Figure 4: AWS Lambda *from image* interface. The memory was increased from 128 MB to 1024 MB and the timeout limit was increased from 3 seconds to 30 seconds.

![image.png](attachment:image.png)

Figure 5: Test case output for our deployed Lambda function. Observe that the output is the same as the local output (which is reassuring).

### API Gateway: Exposing the Lambda Function

AWS API Gateway is a service which allows us to expose multiple AWS services as web services. In our case, we will use a REST API to expose our Lambda function.

**What is an API?**

API stands for *application planning interface* and is a set of rules that determines how applications or devices communicate and interact with each other.

**What is a REST API?**

Simply put, an API that conforms to the principles of REST, an internet protocol that was designed to guide the design and development of the web.

![image.png](attachment:image.png)

Figure 6: AWS API Gateway interface. For our Lambda function, we want to use the POST method which essentially allows users to make a request to the service which then responds with a set of scores/predictions.

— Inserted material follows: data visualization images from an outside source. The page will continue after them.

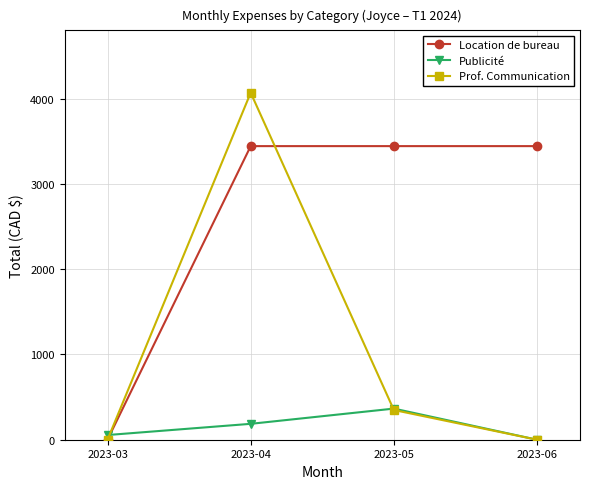

List the series in order of their peak value, lowest first.

Publicité, Location de bureau, Prof. Communication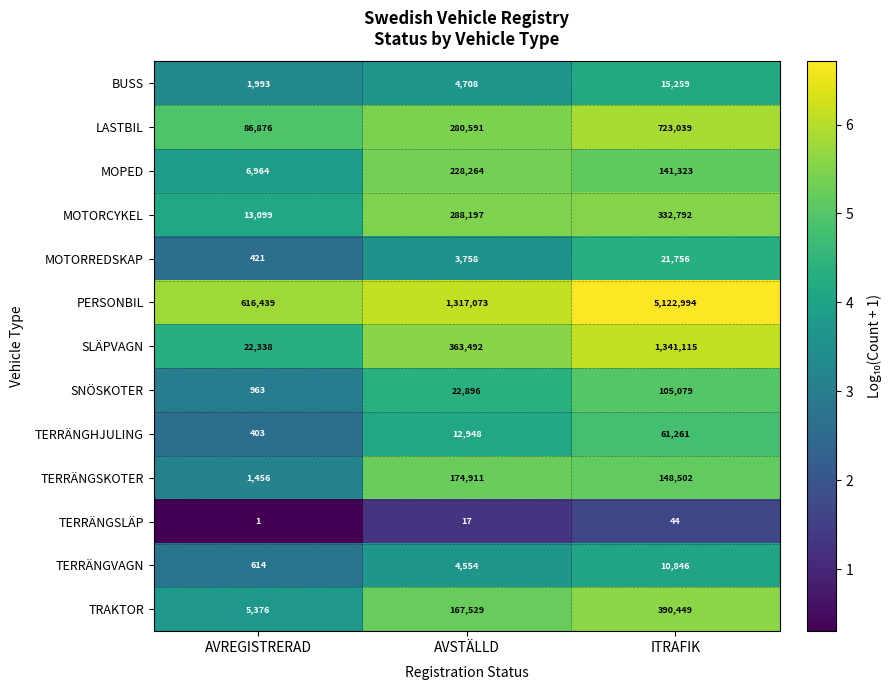

The value of PERSONBIL at AVREGISTRERAD is 616439. True or false?

True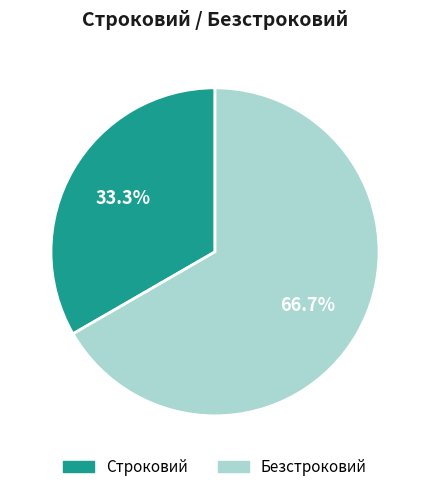

Is there a majority slice in this chart?

Yes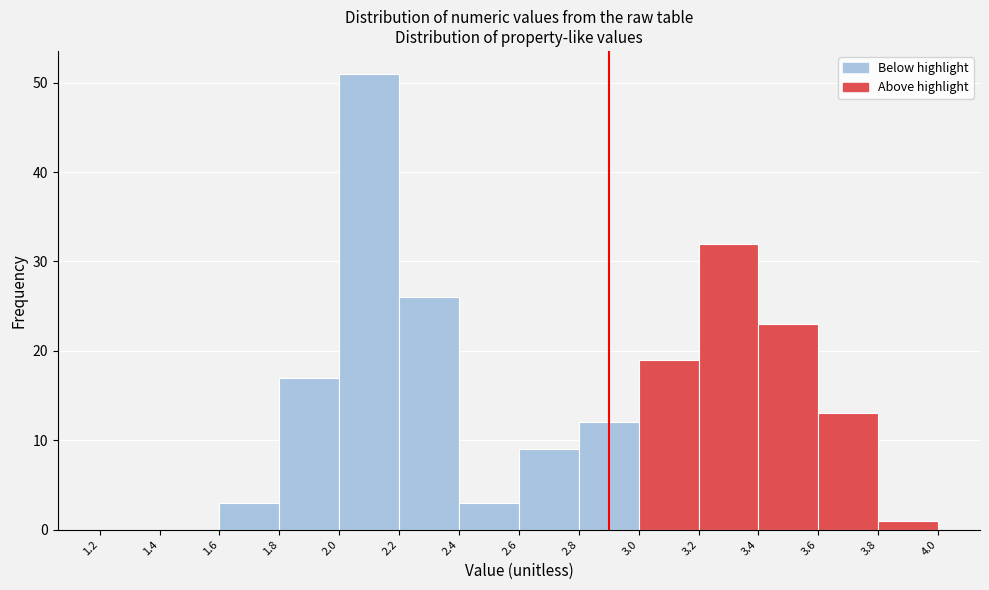

Reading left to right, transcribe this chart: for each bar, give the range it covers on the x-axis and its height. The values are not printed on the chart, so give them approximately, as read against the axis.

1.2 to 1.4: 0
1.4 to 1.6: 0
1.6 to 1.8: 3
1.8 to 2.0: 17
2.0 to 2.2: 51
2.2 to 2.4: 26
2.4 to 2.6: 3
2.6 to 2.8: 9
2.8 to 3.0: 12
3.0 to 3.2: 19
3.2 to 3.4: 32
3.4 to 3.6: 23
3.6 to 3.8: 13
3.8 to 4.0: 1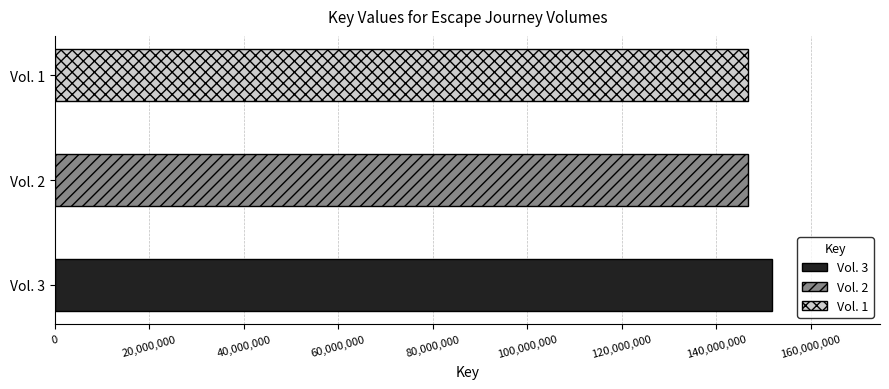

Where is the data nearest to the value 149294876?

Vol. 1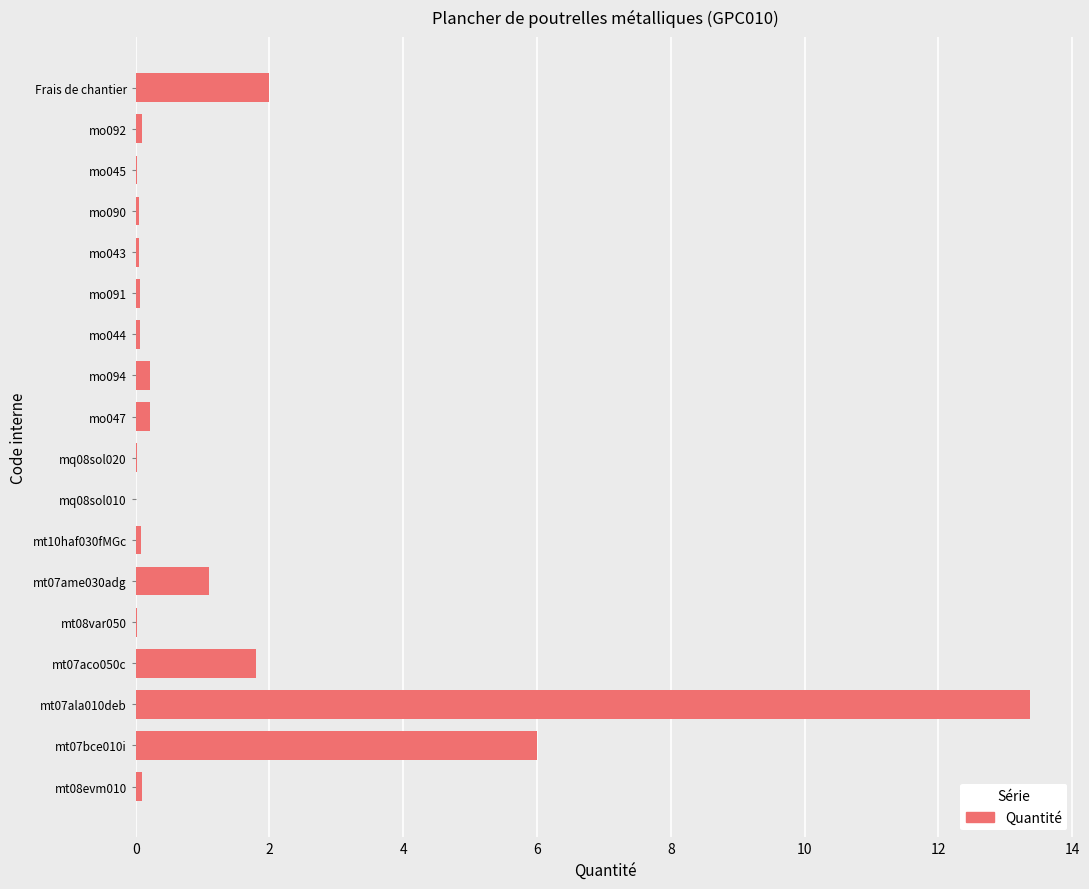

Are the bars horizontal?

Yes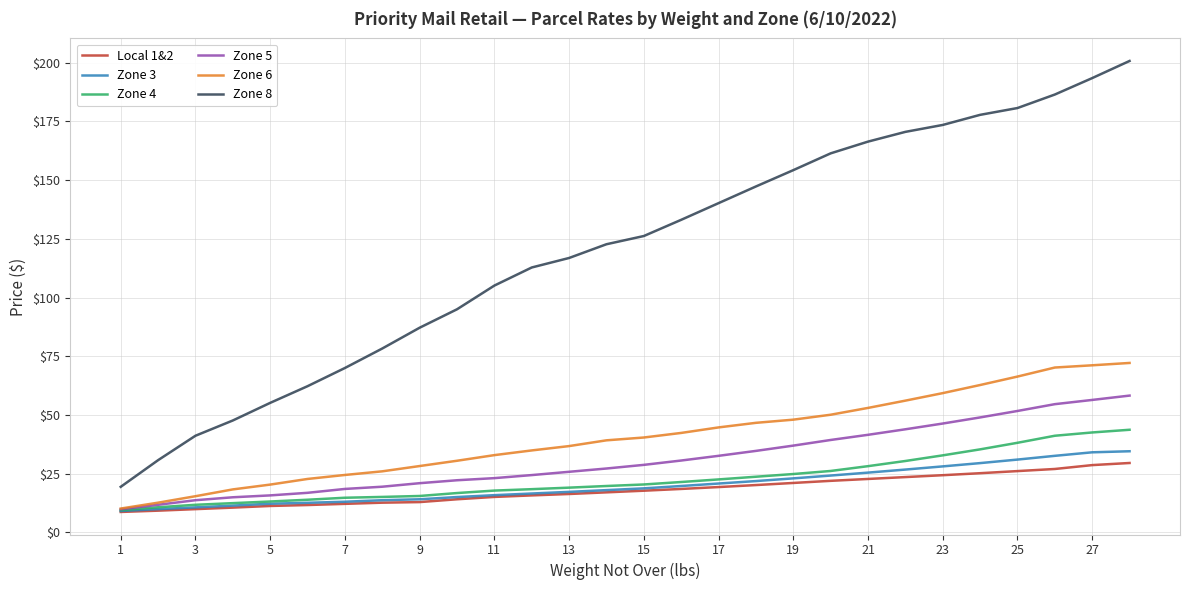

Which series has the largest range (max minus min)?

Zone 8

![image.png](attachment:image.png)

Figure 7: Demonstration of calling the Lamdba function from my local machine using `requests`. See `Week 9 - Serverless/test.py` for more details.

### Summary

- Discussed deploying severless deep learning models using AWS Lambda
- Packaged the code using Docker and tested on local machine
- Pushed the Docker image to ECR
- Initialised a Lambda function from the Docker image, allocating a higher memory and timeout limit for our model to run.
- Exposed the Lambda function using AWS API Gateway and a REST API.